Of the prospective use cases it is worth considering automotive because five months earlier in January 2020 Qualcomm launched its Snapdragon Ride platform, comprising systems-on-chip (SoCs) and a software stack for autonomous driving, specifically the ADAS (Advanced Driver Assistance Systems) that can be used in vehicles at present. Qualcomm claimed at the time however that the platform was not only capable of supporting permissible ADAS functions such as automatic emergency braking and lane keeping assist, but also in principle advanced Level 4 and Level 5 fully autonomous driving.
We are sceptical of that latter claim, especially as Qualcomm then identified autonomous driving as one of the targets for the latest RB5 platform. This implies that the more advanced vision capabilities of RB5 will be needed for autonomous driving, so that the Ride platform on its own cannot have been fully fit for the purpose.
We naturally asked Qualcomm to clarify this and explain how Ride and RB5 would coexist in future automotive systems, but had no reply in time for publication. Still, Qualcomm is not alone in over stating the capabilities of autonomous platforms, or underestimating the complexities of full blown self-driving without constraints over location or situation.
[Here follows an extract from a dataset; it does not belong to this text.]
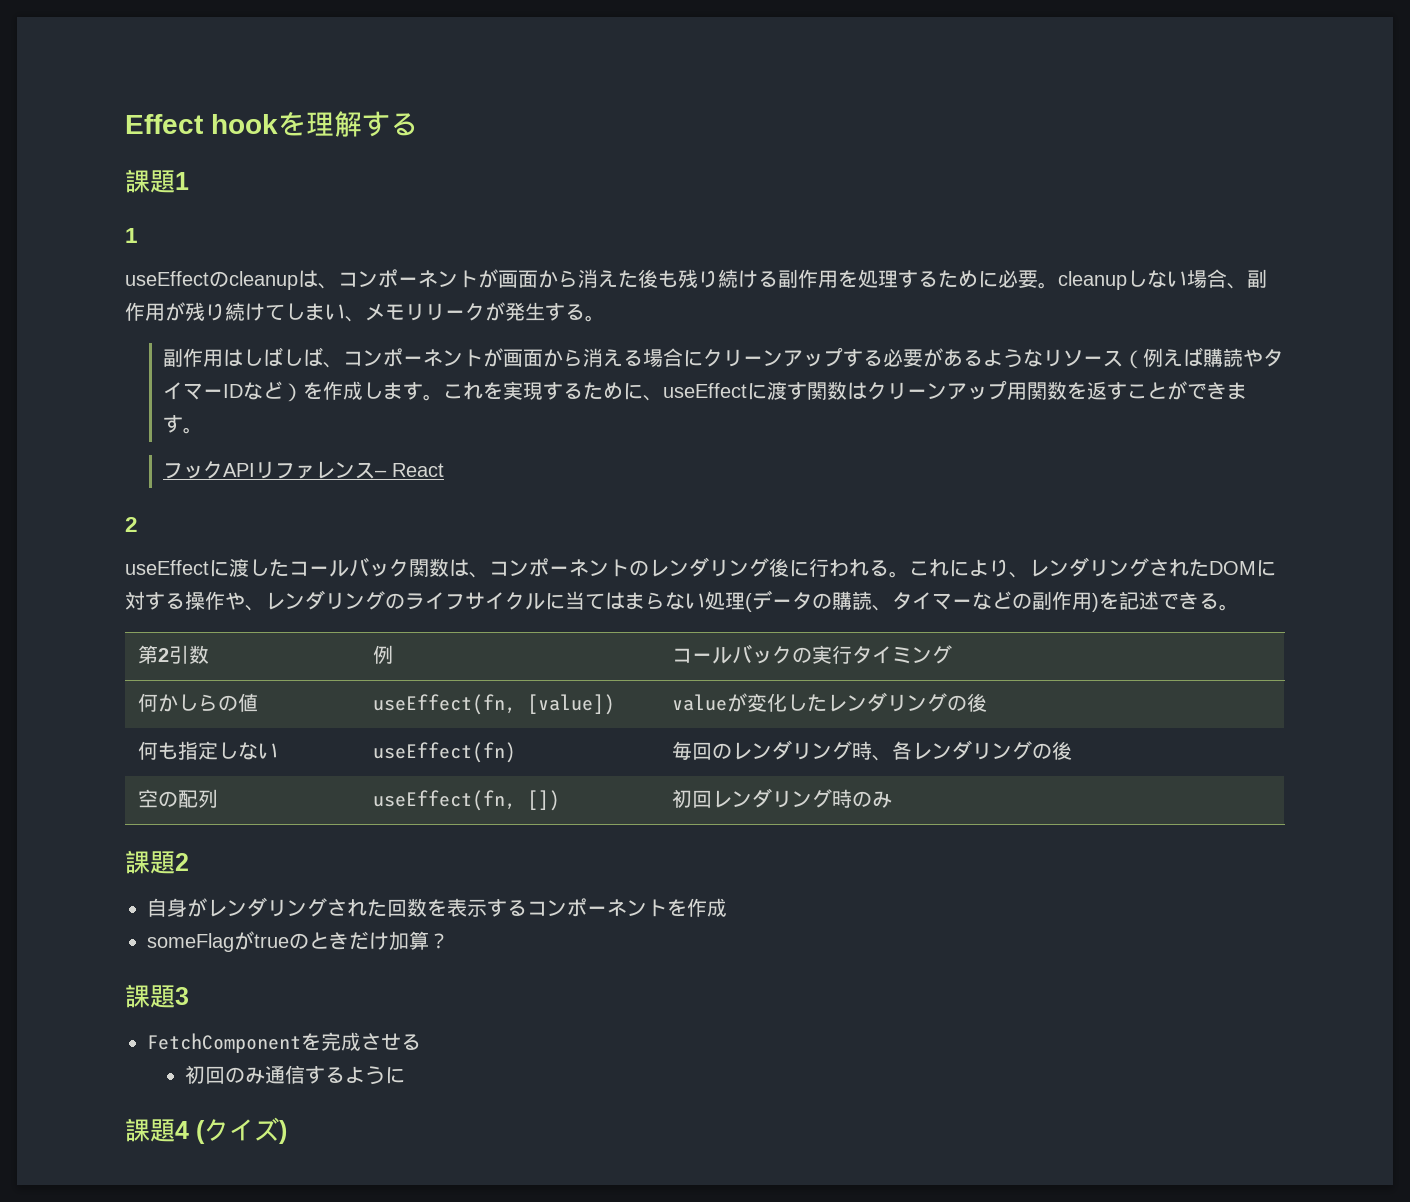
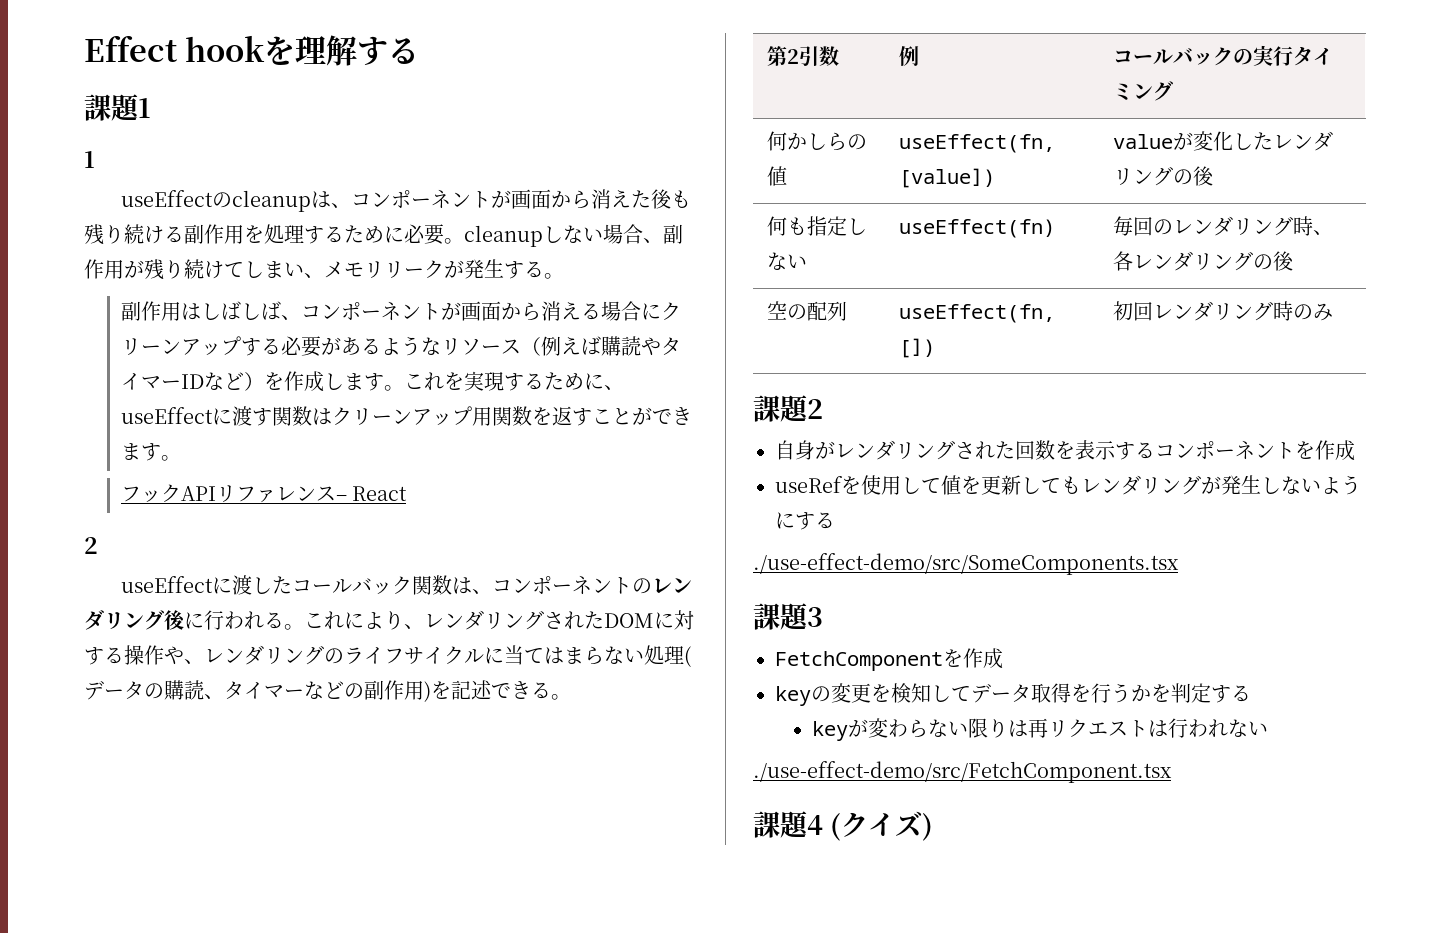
[147,931,449,952] someFlagがtrueのときだけ加算？ -> [775,475,1361,495] [775,512,835,530] [753,553,1179,575] useRefを使用して値を更新してもレンダリングが発生しないようにする // ./use-effect-demo/src/SomeComponents.tsx
[321,1032,421,1051] [184,1065,405,1085] 完成させる // 初回のみ通信するように -> [963,648,1003,669] [775,683,1251,706] [812,718,1269,741] [753,761,1172,783] 作成 // keyの変更を検知してデータ取得を行うかを判定する // keyが変わらない限りは再リクエストは行われない // ./use-effect-demo/src/FetchComponent.tsx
This will not stop the platforms playing a major role in future automotive systems.
Another big target use case is the drone field, where Nokia has been stepping up activities lately, for example through a recently announced collaboration with the Indian Institute of Science (IISc) to establish a ‘center of excellence’ for networked robotics. The main focus is on 5G-connected drones in smart agriculture and emergency services, where many of the processes rely on high resolution vision, if not always on low latency.
Nokia already collaborates on several robotics or industrial control projects, including one also involving GE Digital over industrial internet of things (IIoT) applications. Developments around the RB5 platform will be followed closely within this Indian collaboration.